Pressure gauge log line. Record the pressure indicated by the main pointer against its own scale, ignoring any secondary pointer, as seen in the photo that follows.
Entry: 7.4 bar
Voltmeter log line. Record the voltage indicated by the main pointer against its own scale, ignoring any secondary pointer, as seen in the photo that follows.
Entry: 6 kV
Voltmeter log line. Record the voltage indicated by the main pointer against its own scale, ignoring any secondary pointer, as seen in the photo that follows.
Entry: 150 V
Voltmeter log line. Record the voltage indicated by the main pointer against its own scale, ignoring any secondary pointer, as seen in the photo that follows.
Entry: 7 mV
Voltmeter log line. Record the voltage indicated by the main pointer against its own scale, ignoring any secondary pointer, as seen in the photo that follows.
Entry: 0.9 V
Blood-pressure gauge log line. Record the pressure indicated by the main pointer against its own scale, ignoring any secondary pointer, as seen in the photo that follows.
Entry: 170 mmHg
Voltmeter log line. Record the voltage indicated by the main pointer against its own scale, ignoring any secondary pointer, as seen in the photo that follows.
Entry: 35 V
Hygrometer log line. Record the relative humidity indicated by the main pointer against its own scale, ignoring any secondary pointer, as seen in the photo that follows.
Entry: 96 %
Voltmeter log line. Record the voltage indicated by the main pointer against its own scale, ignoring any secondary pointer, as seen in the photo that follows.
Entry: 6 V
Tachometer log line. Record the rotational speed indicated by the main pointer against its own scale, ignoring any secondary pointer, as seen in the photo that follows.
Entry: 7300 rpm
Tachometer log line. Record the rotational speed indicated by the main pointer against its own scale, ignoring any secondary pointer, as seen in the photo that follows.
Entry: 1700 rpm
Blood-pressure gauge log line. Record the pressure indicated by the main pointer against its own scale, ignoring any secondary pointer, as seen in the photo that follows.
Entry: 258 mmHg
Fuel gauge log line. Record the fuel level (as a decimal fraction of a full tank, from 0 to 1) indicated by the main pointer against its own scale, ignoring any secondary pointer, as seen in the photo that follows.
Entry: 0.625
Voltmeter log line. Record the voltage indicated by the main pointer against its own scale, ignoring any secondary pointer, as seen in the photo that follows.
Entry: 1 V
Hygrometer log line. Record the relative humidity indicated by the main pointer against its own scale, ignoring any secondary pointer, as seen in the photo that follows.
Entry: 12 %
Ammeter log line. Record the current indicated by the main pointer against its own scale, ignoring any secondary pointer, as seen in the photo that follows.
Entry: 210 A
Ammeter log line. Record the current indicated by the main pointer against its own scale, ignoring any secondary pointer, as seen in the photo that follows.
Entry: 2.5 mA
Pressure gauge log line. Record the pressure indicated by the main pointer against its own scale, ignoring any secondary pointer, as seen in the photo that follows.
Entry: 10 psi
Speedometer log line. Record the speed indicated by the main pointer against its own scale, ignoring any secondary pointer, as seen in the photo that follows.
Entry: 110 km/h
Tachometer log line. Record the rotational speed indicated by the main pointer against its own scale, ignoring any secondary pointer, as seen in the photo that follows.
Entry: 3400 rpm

◇ ◇ ◇ ◇ ◇ ◇ ◇

AIM OF THE EXERCISE: Write out all of the records above word for word, in the same order.

RESPONSE:
Pressure gauge log line. Record the pressure indicated by the main pointer against its own scale, ignoring any secondary pointer, as seen in the photo that follows.
Entry: 7.4 bar
Voltmeter log line. Record the voltage indicated by the main pointer against its own scale, ignoring any secondary pointer, as seen in the photo that follows.
Entry: 6 kV
Voltmeter log line. Record the voltage indicated by the main pointer against its own scale, ignoring any secondary pointer, as seen in the photo that follows.
Entry: 150 V
Voltmeter log line. Record the voltage indicated by the main pointer against its own scale, ignoring any secondary pointer, as seen in the photo that follows.
Entry: 7 mV
Voltmeter log line. Record the voltage indicated by the main pointer against its own scale, ignoring any secondary pointer, as seen in the photo that follows.
Entry: 0.9 V
Blood-pressure gauge log line. Record the pressure indicated by the main pointer against its own scale, ignoring any secondary pointer, as seen in the photo that follows.
Entry: 170 mmHg
Voltmeter log line. Record the voltage indicated by the main pointer against its own scale, ignoring any secondary pointer, as seen in the photo that follows.
Entry: 35 V
Hygrometer log line. Record the relative humidity indicated by the main pointer against its own scale, ignoring any secondary pointer, as seen in the photo that follows.
Entry: 96 %
Voltmeter log line. Record the voltage indicated by the main pointer against its own scale, ignoring any secondary pointer, as seen in the photo that follows.
Entry: 6 V
Tachometer log line. Record the rotational speed indicated by the main pointer against its own scale, ignoring any secondary pointer, as seen in the photo that follows.
Entry: 7300 rpm
Tachometer log line. Record the rotational speed indicated by the main pointer against its own scale, ignoring any secondary pointer, as seen in the photo that follows.
Entry: 1700 rpm
Blood-pressure gauge log line. Record the pressure indicated by the main pointer against its own scale, ignoring any secondary pointer, as seen in the photo that follows.
Entry: 258 mmHg
Fuel gauge log line. Record the fuel level (as a decimal fraction of a full tank, from 0 to 1) indicated by the main pointer against its own scale, ignoring any secondary pointer, as seen in the photo that follows.
Entry: 0.625
Voltmeter log line. Record the voltage indicated by the main pointer against its own scale, ignoring any secondary pointer, as seen in the photo that follows.
Entry: 1 V
Hygrometer log line. Record the relative humidity indicated by the main pointer against its own scale, ignoring any secondary pointer, as seen in the photo that follows.
Entry: 12 %
Ammeter log line. Record the current indicated by the main pointer against its own scale, ignoring any secondary pointer, as seen in the photo that follows.
Entry: 210 A
Ammeter log line. Record the current indicated by the main pointer against its own scale, ignoring any secondary pointer, as seen in the photo that follows.
Entry: 2.5 mA
Pressure gauge log line. Record the pressure indicated by the main pointer against its own scale, ignoring any secondary pointer, as seen in the photo that follows.
Entry: 10 psi
Speedometer log line. Record the speed indicated by the main pointer against its own scale, ignoring any secondary pointer, as seen in the photo that follows.
Entry: 110 km/h
Tachometer log line. Record the rotational speed indicated by the main pointer against its own scale, ignoring any secondary pointer, as seen in the photo that follows.
Entry: 3400 rpm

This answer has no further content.